The other Turner
He was only eighteen years old, yet William Turner’s watercolors were already praised in print as follows: “By dint of his superior art he has rolled such clouds over these landscapes as has given to a flat country an equal grandeur with mountain scenery, while they fully account for the striking and natural effects of light and shade which he has introduced.” The critic John Ruskin would also become a big supporter in the artist’s later years.
How could they not admire those rolling landscapes, the colorful skies! No wonder Turner’s considered a precursor to the Impressionists! Oh wait—wrong William Turner.
Joseph Mallord William (J. M. W.) Turner (1775–1851) was, of course, one of the British masters of watercolor landscape painting, much championed by the aforementioned John Ruskin. But his near contemporary, William Turner (1789–1862), was a fellow Royal Academic who also specialized in watercolor landscapes.

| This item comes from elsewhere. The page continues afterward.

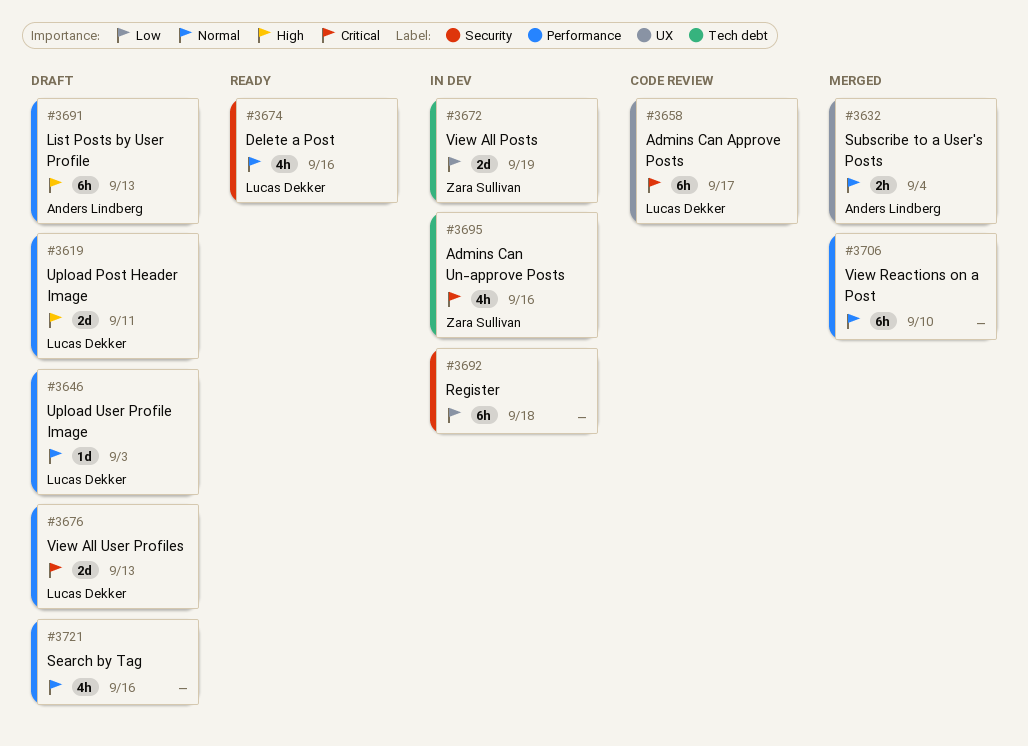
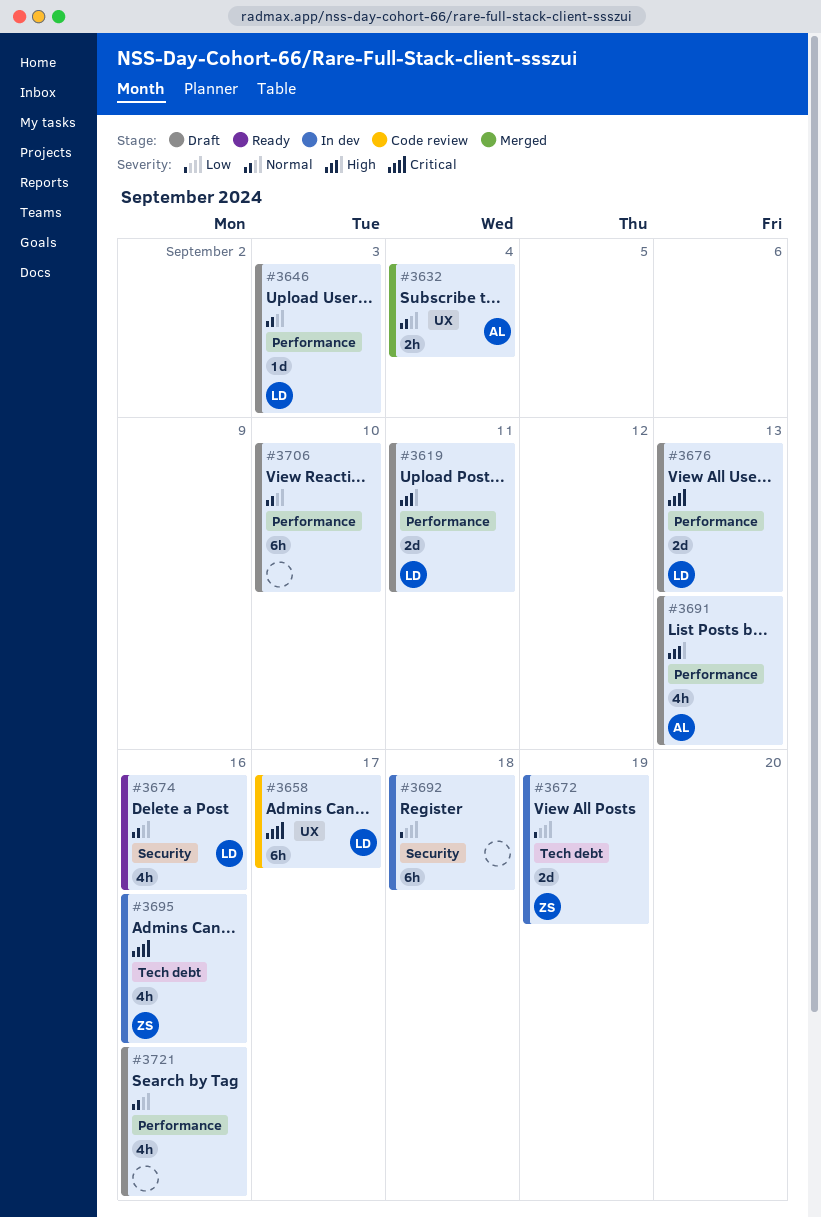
#3691, estimate: 6h -> 4h
#3706, status: Merged -> Draft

This Turner is usually referred to as William Turner of Oxford—after the setting of many of his landscapes—to distinguish him from his better-known namesake.
As Luke Herrmann wrote in the Oxoniensia journal, “[Turner of Oxford] ranks as a pleasing minor artist, whose work in water-colours occasionally, especially in his early years, rose to considerable heights.” It might not be the stuff that inspires a movie, but as you can see from the beauty of these images from the Yale Center for British Art‘s collection in the Artstor Digital Library, “considerable heights” is certainly nothing to sniff at.